**SELECTED EXTRACT**
Achievement objectives

S3-1: Conduct investigations using the statistical enquiry cycle: gathering, sorting, and displaying multivariate category and wholenumber data and simple time-series data to answer questions; identifying patterns and trends in context, within and between data sets;communicating findings, using data displays.

Description of mathematics

This diagram shows the areas of Statistics involved in this activity.

Investigation

Literacy

Probability

P

P

D

A

C


The bottom half of the diagram represents the 5 stages of the PPDAC (Problem, Plan, Data, Analysis, Conclusion) statistics investigation cycle.

Required materials

  • classmates
  • copy of the Tables (see All in the family tables CM)
  • Figure It Out, Level 3, Statistics Revised Edition, "All in the Family", pages 4-6
  • a computer spreadsheet/graphing program (optional)

See Materials that come with this resource to download:

  • All in the family activity (.pdf)
  • All in the family tables CM (.pdf)

Activity

 | 

Activity 1

In this activity, the students total the data in Table A and then summarise it in Table B so that deductions can be made. Three graphs are based on the information in Table B. Not all are equally suitable: the students need to realise that some graphs are better for certain types of information.

A line graph is inappropriate for this data because graphs of this type are most suited to showing trends in data over a period of time (with time on the horizontal axis). Line graphs should not be used for discrete data when there is no meaning that can be attached to non whole values on the horizontal axis (for example, a family with 2.7 children).

A bar graph shows the frequency or number of values in each category and how data is clustered or spread. In this case, the graph makes it clear that there are more 2-sibling families represented in the class than any other kind of family.
Pie charts show proportions visually. The pie chart shown makes it reasonably easy for students to estimate the fraction of the class that has a given number of siblings, but it does not show how many families fall into each category.

To answer question 3, students have to be able to make sense of the expression “two or more siblings”, which will be unfamiliar to some. In terms of the data, it means “three or more children” because the class member is included as part of his or her own family. Those not included in Lani’s statement are the families with two or fewer children.

Activity 2

This activity involves reorganising (or recategorising) data so that it can be analysed on the basis of family patterns and allow other features to become evident. This is possible because the data is multivariate (for each student, the data collected includes both number and gender). As part of their developing statistical literacy, students need to understand that grouping data (to create, for example, a pie chart or bar graph) always involves discarding potentially useful data. They also need to aim to collect multivariate data wherever possible because it can be analysed in more and more interesting ways and it is able to tell more stories.

**INFORMATION SUPPLIED**
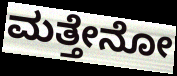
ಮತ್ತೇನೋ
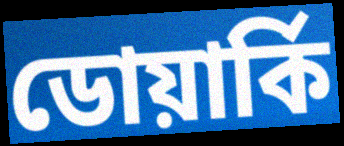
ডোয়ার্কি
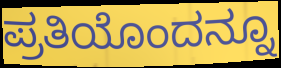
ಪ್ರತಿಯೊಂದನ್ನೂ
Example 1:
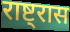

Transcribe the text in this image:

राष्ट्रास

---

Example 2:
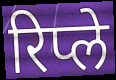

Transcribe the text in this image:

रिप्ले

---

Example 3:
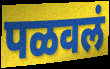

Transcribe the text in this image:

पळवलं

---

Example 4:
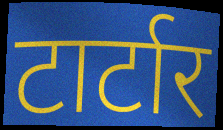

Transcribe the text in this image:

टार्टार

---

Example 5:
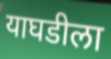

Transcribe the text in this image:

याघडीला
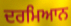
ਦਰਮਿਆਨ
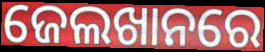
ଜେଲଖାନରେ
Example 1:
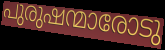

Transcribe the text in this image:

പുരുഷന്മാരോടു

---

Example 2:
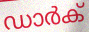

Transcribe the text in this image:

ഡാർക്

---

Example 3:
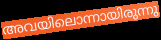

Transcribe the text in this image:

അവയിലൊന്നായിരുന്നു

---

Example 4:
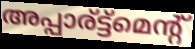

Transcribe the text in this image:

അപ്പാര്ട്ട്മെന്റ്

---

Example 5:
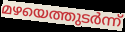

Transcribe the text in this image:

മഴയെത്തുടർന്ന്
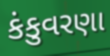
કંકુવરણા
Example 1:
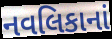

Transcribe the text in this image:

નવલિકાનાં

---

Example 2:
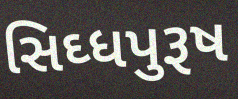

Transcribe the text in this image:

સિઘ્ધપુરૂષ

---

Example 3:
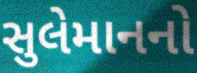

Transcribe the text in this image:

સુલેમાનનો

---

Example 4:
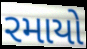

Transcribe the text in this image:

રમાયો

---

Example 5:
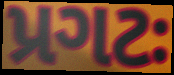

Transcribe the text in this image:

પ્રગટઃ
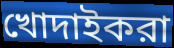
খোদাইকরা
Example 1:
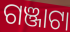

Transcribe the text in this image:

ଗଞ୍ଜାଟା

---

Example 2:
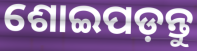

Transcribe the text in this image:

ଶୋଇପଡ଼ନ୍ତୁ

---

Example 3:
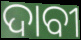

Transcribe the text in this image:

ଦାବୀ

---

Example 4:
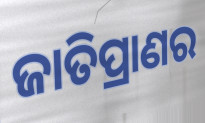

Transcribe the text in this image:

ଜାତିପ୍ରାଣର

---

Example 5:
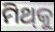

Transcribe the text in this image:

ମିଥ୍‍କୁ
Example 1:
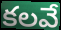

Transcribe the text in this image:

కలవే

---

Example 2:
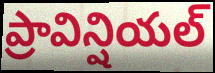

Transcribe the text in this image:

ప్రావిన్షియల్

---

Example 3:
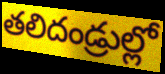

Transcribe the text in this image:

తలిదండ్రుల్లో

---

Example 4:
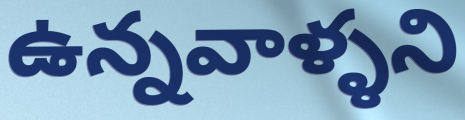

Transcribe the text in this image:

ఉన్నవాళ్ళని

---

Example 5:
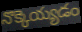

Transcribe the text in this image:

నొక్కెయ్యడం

**YOUR TASK**
Write out everything in the teaching notes from "Probability" down to "statistics investigation cycle.", word for word. Rely only on the teaching notes to complete this work, not on the entries.

**CORRECT RESULT**
Probability

P

P

D

A

C


The bottom half of the diagram represents the 5 stages of the PPDAC (Problem, Plan, Data, Analysis, Conclusion) statistics investigation cycle.